Rural customers have faced “appalling” customer service when trying to get technical support or redress of billing or service issues. Apparently, SpaceX has decided to give customers in rural America a back seat to gamers on mountain tops and luxury RVs. Worse, while rural residents wait for their pre-ordered equipment—in some cases for over a year—Starlink for RVs is available “with no waitlist.” Public Knowledge took no position on whether Starlink’s RV advertising violates FCC rules, but urged the FCC to reject an ESIM waiver requested by SpaceX. “Starlink’s sole justification for requesting a waiver is its desire to offer a more lucrative luxury service in place of its commitment to serve rural Americans,” Public Knowledge said. The ESIM waiver would let SpaceX “speed after the luxury vacation market populated by yachts and custom RVs,” the group said.

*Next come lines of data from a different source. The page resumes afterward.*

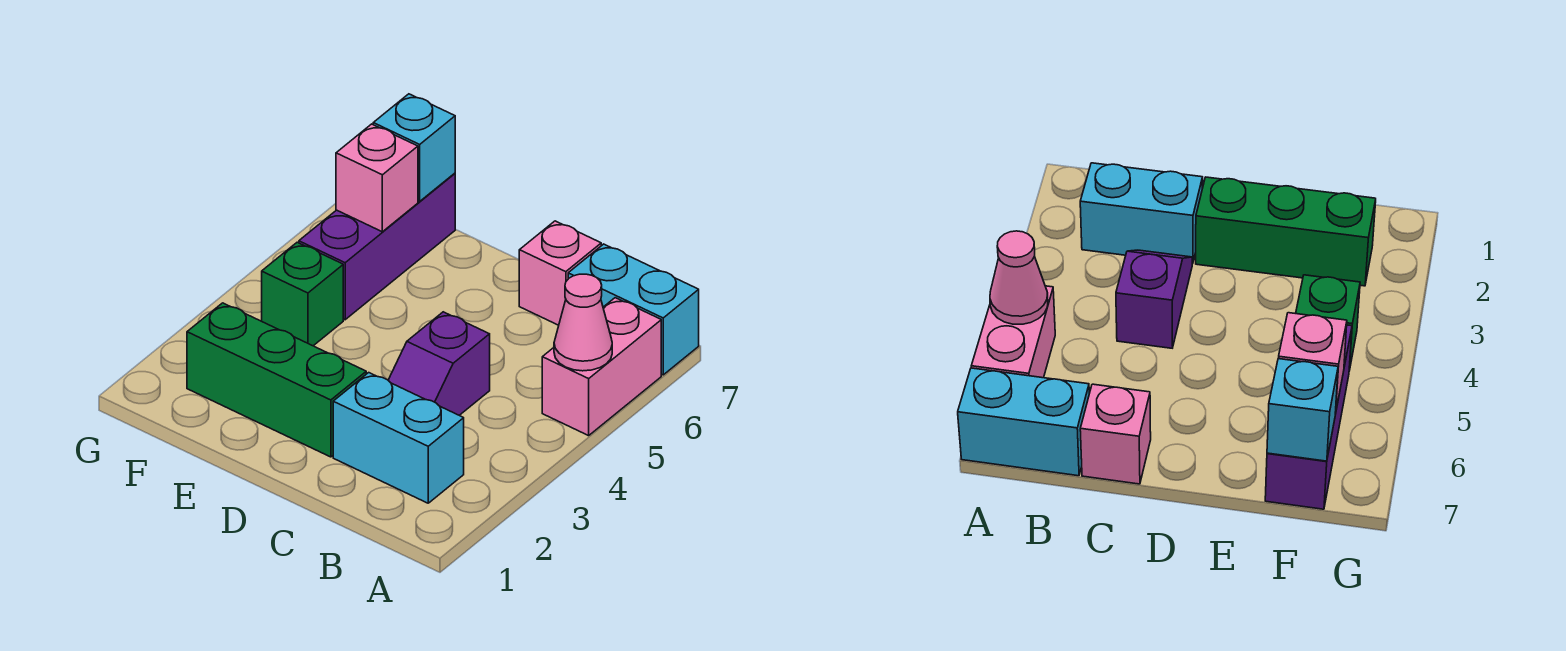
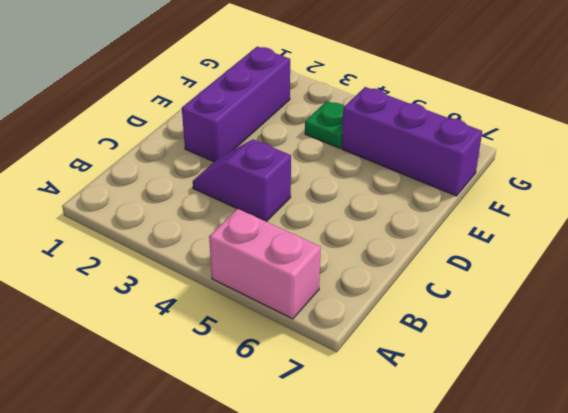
purple 1x3 brick [182,47,290,162] -> green 1x3 brick [187,303,366,457]
green 1x1 plate [305,101,344,148] -> green 1x1 brick [262,242,343,346]
none -> cyan 1x2 brick [568,244,699,375]
none -> cyan 1x2 brick [333,373,464,503]

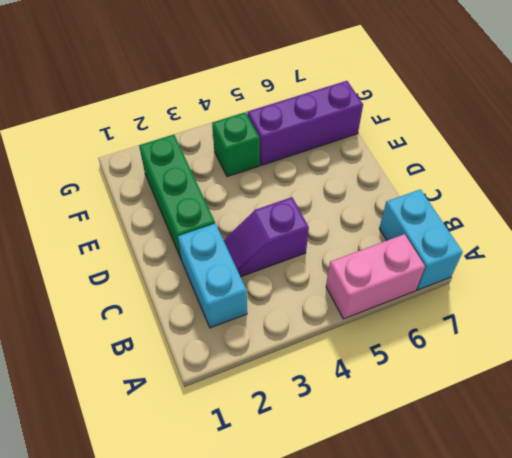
none -> pink 1x1 brick [519,221,601,325]
none -> pink 1x1 cone [554,274,612,371]

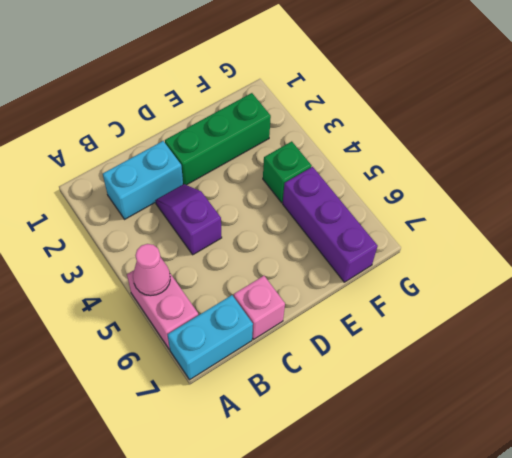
none -> pink 1x1 brick [336,124,418,232]
none -> cyan 1x1 brick [373,94,455,201]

Public Knowledge further said SpaceX’s waiver request would let Starlink “create ‘facts on the ground’ to undermine the Commission’s ongoing analysis to determine whether to open the 12 GHz band to sharing.” Spectrum sharing in the 12 GHz band “is critical to the Commission’s ongoing efforts to find spectrum for Wi-Fi 7” and could help Dish “become a viable 4th national mobile competitor, mitigating the harm done to competition by permitting T-Mobile to acquire Sprint,” the advocacy group told the FCC.